> TASK BRIEF: Write out, unchanged, the part of the material below that opens with the line containing "family: Plantaginaceae" and closes with the line containing "order: Saxifragales". Include both of those lines.

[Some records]
---*---

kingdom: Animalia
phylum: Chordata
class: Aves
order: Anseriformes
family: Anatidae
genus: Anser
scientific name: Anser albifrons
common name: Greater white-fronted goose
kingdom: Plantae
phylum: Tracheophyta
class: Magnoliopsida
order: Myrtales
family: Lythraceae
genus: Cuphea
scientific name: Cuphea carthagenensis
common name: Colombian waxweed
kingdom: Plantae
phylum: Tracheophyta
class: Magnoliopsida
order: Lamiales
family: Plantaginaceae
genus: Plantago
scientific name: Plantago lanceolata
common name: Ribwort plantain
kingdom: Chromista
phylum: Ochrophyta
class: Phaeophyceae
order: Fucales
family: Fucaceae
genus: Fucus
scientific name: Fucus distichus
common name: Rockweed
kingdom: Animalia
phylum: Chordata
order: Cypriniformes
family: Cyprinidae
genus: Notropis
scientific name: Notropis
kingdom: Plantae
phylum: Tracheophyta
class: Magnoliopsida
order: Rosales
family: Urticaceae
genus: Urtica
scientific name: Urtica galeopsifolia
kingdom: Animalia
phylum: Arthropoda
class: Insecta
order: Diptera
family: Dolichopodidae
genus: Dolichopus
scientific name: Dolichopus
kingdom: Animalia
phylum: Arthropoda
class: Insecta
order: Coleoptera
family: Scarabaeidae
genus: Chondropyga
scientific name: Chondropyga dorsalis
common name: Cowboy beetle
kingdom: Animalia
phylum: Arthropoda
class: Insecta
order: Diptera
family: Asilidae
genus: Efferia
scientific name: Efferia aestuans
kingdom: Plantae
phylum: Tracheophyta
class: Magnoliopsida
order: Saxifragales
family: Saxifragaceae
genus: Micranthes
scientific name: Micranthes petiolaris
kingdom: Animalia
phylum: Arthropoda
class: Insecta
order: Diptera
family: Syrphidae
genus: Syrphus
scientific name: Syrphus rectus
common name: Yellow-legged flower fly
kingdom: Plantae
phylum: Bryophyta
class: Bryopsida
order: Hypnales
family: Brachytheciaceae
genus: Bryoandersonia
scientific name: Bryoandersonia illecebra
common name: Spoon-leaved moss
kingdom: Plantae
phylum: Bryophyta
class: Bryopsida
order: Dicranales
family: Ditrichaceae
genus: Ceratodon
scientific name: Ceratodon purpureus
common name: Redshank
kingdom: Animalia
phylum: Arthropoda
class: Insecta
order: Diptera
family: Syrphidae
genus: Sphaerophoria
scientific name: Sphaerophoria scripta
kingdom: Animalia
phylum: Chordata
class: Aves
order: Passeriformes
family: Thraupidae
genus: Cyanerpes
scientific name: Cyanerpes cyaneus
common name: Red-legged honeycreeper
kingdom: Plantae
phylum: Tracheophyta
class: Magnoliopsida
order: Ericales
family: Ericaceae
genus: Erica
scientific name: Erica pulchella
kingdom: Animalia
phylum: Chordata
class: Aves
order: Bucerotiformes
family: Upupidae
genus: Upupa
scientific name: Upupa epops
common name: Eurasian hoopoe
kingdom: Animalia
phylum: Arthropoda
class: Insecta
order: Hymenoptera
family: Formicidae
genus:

---*---

> SOLUTION TO THIS TASK:
family: Plantaginaceae
genus: Plantago
scientific name: Plantago lanceolata
common name: Ribwort plantain
kingdom: Chromista
phylum: Ochrophyta
class: Phaeophyceae
order: Fucales
family: Fucaceae
genus: Fucus
scientific name: Fucus distichus
common name: Rockweed
kingdom: Animalia
phylum: Chordata
order: Cypriniformes
family: Cyprinidae
genus: Notropis
scientific name: Notropis
kingdom: Plantae
phylum: Tracheophyta
class: Magnoliopsida
order: Rosales
family: Urticaceae
genus: Urtica
scientific name: Urtica galeopsifolia
kingdom: Animalia
phylum: Arthropoda
class: Insecta
order: Diptera
family: Dolichopodidae
genus: Dolichopus
scientific name: Dolichopus
kingdom: Animalia
phylum: Arthropoda
class: Insecta
order: Coleoptera
family: Scarabaeidae
genus: Chondropyga
scientific name: Chondropyga dorsalis
common name: Cowboy beetle
kingdom: Animalia
phylum: Arthropoda
class: Insecta
order: Diptera
family: Asilidae
genus: Efferia
scientific name: Efferia aestuans
kingdom: Plantae
phylum: Tracheophyta
class: Magnoliopsida
order: Saxifragales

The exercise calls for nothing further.